**Excerpted text**
┌────────
It is to this latter group that Israel Armstrong, the somewhat anti-hero of Ian Sansom's Mobile Library Mystery series, belongs. An English, Jewish, vegetarian librarian working on a mobile library in a small village in Northern Ireland, Armstrong is as unlikely a crime solving candidate as any amateur sleuth in the pantheon.
As The Bad Book Affair, the fourth in the Mobile Library series begins, Israel is in a depressive funk. He is approaching his thirtieth birthday. He has been dumped by his longtime girlfriend, and feeling the proverbial fish out of water stuck in the Irish backwater, humdrum Tumdrum. Not only is Armstrong an amateur, he is something of nebbish, the Yiddish equivalent of the naïf who always seems to be saying and doing the wrong thing, is constantly being taken advantage of, and never seems to have a clue. Although, in this case, Israel Armstrong is one nebbish who despite his inadequacies manages to get it right in the end.
└────────
**Exercise data**
┌────────
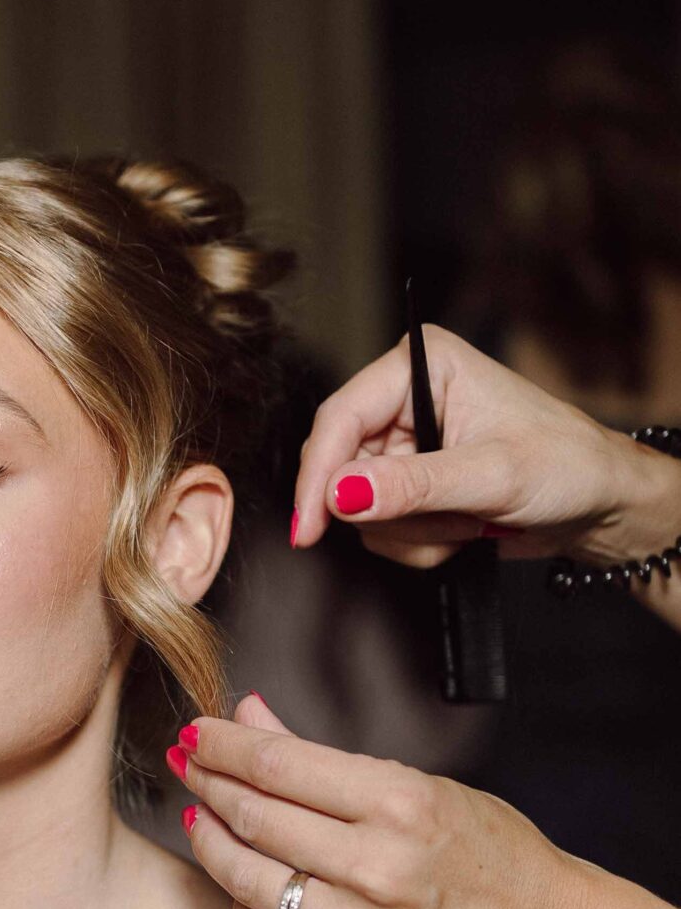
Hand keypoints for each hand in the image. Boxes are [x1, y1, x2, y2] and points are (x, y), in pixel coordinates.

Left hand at [174, 692, 582, 908]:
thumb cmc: (483, 851)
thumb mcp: (418, 784)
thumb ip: (323, 756)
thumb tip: (248, 715)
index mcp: (401, 805)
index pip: (281, 766)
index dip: (224, 747)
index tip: (197, 735)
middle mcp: (381, 870)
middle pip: (258, 820)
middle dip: (209, 786)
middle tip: (186, 767)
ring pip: (253, 884)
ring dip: (213, 846)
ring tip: (200, 820)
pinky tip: (240, 885)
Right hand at [292, 321, 680, 569]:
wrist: (599, 502)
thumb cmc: (566, 465)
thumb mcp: (491, 474)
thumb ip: (413, 485)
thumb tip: (342, 494)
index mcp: (423, 364)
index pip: (340, 418)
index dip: (319, 477)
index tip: (309, 529)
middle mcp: (406, 398)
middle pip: (342, 469)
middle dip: (390, 512)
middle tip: (444, 523)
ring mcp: (406, 444)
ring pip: (360, 508)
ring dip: (414, 532)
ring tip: (469, 521)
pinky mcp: (410, 483)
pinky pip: (381, 529)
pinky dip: (420, 543)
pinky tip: (464, 529)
└────────
**Task 1**
In the passage on Ian Sansom's Mobile Library series above, retype the part that opens with the words containing "As The Bad Book" and closes with "in the end.".
**Task 2**
Answer these questions about the passage on Ian Sansom's Mobile Library series:
(a) Which book in the Mobile Library series is The Bad Book Affair?
(b) Which birthday is Israel approaching as that book begins?
(c) Where does Armstrong work as a librarian?
**Task 3**
Carry on the passage on Ian Sansom's Mobile Library series from the point where it stops.

**Task output 1**
As The Bad Book Affair, the fourth in the Mobile Library series begins, Israel is in a depressive funk. He is approaching his thirtieth birthday. He has been dumped by his longtime girlfriend, and feeling the proverbial fish out of water stuck in the Irish backwater, humdrum Tumdrum. Not only is Armstrong an amateur, he is something of nebbish, the Yiddish equivalent of the naïf who always seems to be saying and doing the wrong thing, is constantly being taken advantage of, and never seems to have a clue. Although, in this case, Israel Armstrong is one nebbish who despite his inadequacies manages to get it right in the end.

**Task output 2**
(a) The fourth.
(b) His thirtieth.
(c) On a mobile library in a small village in Northern Ireland.

**Task output 3**
As mysteries go, The Bad Book Affair is rather innocuous. If you're looking for murder and mayhem, this is the wrong book. The actual problem doesn’t even show its face until a hundred or so pages have passed, and even then it isn't a problem that is going to compete with The Girl with the Dragon Tattoo. What we've got here is no violent whodunit, but fairly gentle what-happened. In fact, Sansom, it would seem, is much less interested in any crime plot than he is in character, tone, and style.
The book is filled with as quirky a cast of characters as you'd be likely to find in even a Dickens novel. There is Ted, Israel's co-worker at the library, who doesn't seem to have a last name, and who doses Israel with commonsensical prescriptions that more often than not make absolutely no sense. He speaks homespun words of wisdom in a language all his own. "What's the point of having a dog and barking yerself, eh?" He invents words: "deedlin'," as in if you were driving, you'd be "deedlin'." "Jandies," as in "Ye give me the jandies."